Thursday, March 31, 2016

Intoducing Our New Look!

Happy Friday, and welcome to our Project Yawesome's completely re-branded blog:
Project Pangolinawesome

This is a Pangolin
Have you heard of the majestic pangolin? No? Then you've come to the right blog: Project Pangolinawesome, the blog about pangolins. Pangolins are the best animal there is. The pangolin is a mammal that looks like a dinosaur anteater and whose body is covered with plate-like overlapping scales. If you think those giant claws look scary, fear not. Those claws are only for digging up and eating insects not eviscerating humans. They also have a sticky tongue to grab ants and termites with like its hairy cousin the anteater. It probably doesn't enjoy reading or even listening to audiobooks because its eyesight and hearing are very poor and also because it doesn't have opposable thumbs so it can't hold a book or a library card or even a wallet to keep its library card in. So no need to worry about reaching Pangolins in your next marketing campaign. If you think this animal looks like a Pokemon, you would be right, because Nintendo based the Pokemon Sandshrew and the Pokemon Sandslash off of this mammalian artichoke with legs.
Sandshrew and Sandslash, the
Pangolin Pokemon

The sweet little (but sometimes giant) pangolin, native to several regions in Africa and Asia, lives in a large underground chamber, sort of like a hobbit, but with fewer waistcoats and seedcakes and furniture.
This Pangolin is Scared
It is like a hobbit in that is scares easily, but unlike a hobbit, who might put on a ring of power when it's scared, the pangolin rolls up into an adorable scaly ball after which it is quite safe from predators,  including Ringwraiths. Hobbits, pay attention, you might just learn something from the wily pangolin. Click through to learn even more about your new favorite animal, the pangolin.

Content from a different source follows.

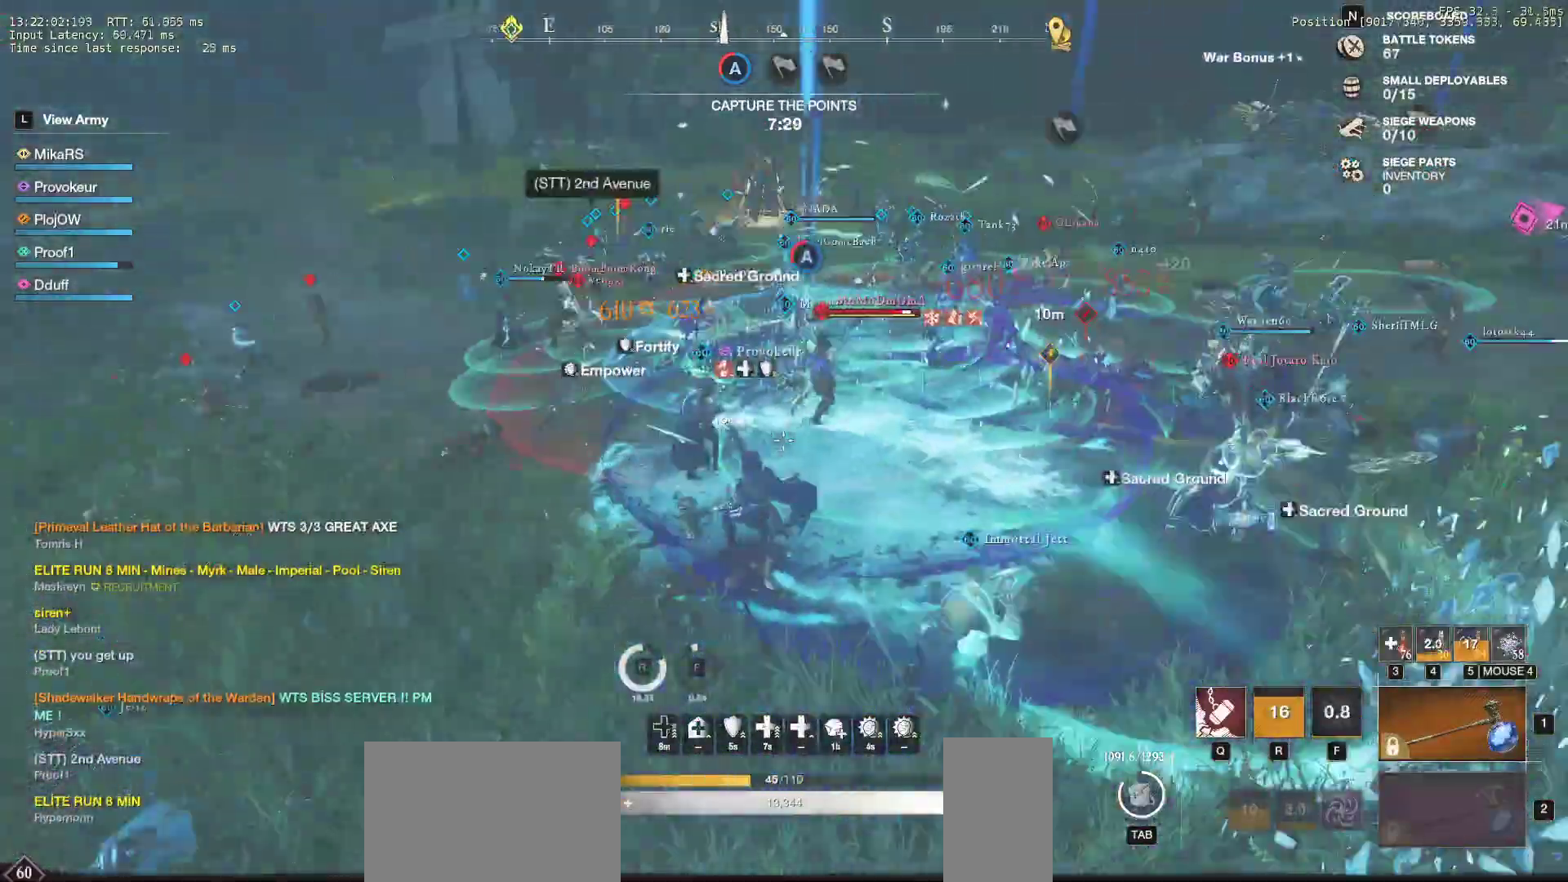
{"keys": ["a", "f", "w"], "mouse": [], "events": [[367, "w", "down"], [450, "f", "down"]]}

We are not turning Project Yawesome into a pangolin fan blog. Were you convinced? Please let us know in the comments!

As recompense, please enjoy this review of Raymie Nightingale

BUT FIRST...if you haven't already done so, don't forget to register for CLASC's upcoming Annual Dinner And Membership Meeting! This year's meeting is Wednesday, April 13th from 6-9 pm at the beautiful Three Village Inn and will feature Richard Torrey, author and illustrator of books including My Dog Bob and Ally-saurus! Attendants will be able to participate in awesome raffles and will receive 2 professional development hours for attending. Click here to go to CLASC's registration page!  And, whether you've registered already or not, don't forget to email Kristen Todd-Wurm with your dinner selection so there's a delicious meal waiting for you! Now on to the review!

Last week I was lucky enough to get my hands on an actual copy of Kate DiCamillo’s imminent new release, Raymie Nightingale, courtesy of Candlewick Press. Once I cracked the cover of this heartfelt middle grade novel, I finished it in less than 24 hours. Let me tell you, this book will give you all of the proverbial feels. Light plot spoilers follow, but fear not, all cats will be staying put in their bags for the purposes of this review.
Raymie Clarke’s father has run away from home. Not only that; he has run away from home with a dental hygienist. Luckily, Raymie has a plan to bring him back. She will spend her summer learning how to twirl a baton like a pro so she can become Little Miss Central Florida Tire 1975 and get her picture in the paper, which her father will invariably see and which will make him come home to her.
Of course, there are several things in her way, both of whom she meets at Ida Nee’s baton twirling lessons.One of them is named Louisiana Elefante, a parentless girl who lives with her poverty-stricken grandmother. Louisiana also wants to learn to twirl a baton so she can win the contest and its $1,975 prize money, which she will use to save herself from worrying about the county home and her cat, who they couldn’t afford to feed, from the Very Friendly Animal Center. The other is named Beverly Tapinski, a girl who is already an excellent baton twirler, but who intends to sabotage the Little Miss Central Florida Tire 1975 contest. And possibly the whole world.
The bond that forms between Raymie, Louisiana and Beverly over the course of one special will change their lives in ways none of them could have predicted, and that you the reader won’t be able to predict either - at least I couldn’t. For a middle grade read, this is an usually thoughtful and introspective book. Raymie checks in on the state of her “soul” constantly - the bloom of new friendship makes it balloon out big around her, while the threat of loss makes it shrivel up so small she can hardly find it. She and her friends confront poverty, death, abuse, abandonment, loneliness, and grief. It’s not a story replete with big-smile moments, so this isn’t the book for a reader looking for a laugh. If you’re a crier like me, bring the tissues, and don’t finish it in the middle of a Penn Station Starbucks. But do read it - please do.
Kate DiCamillo drew on her own personal experience of her father leaving during her central Floridian childhood, as well as her participation in a Little Miss contest, for her inspiration. Check out her September 2015 interview with EW for more on this and her other inspirations. Raymie Nightingale will be available beginning April 12th.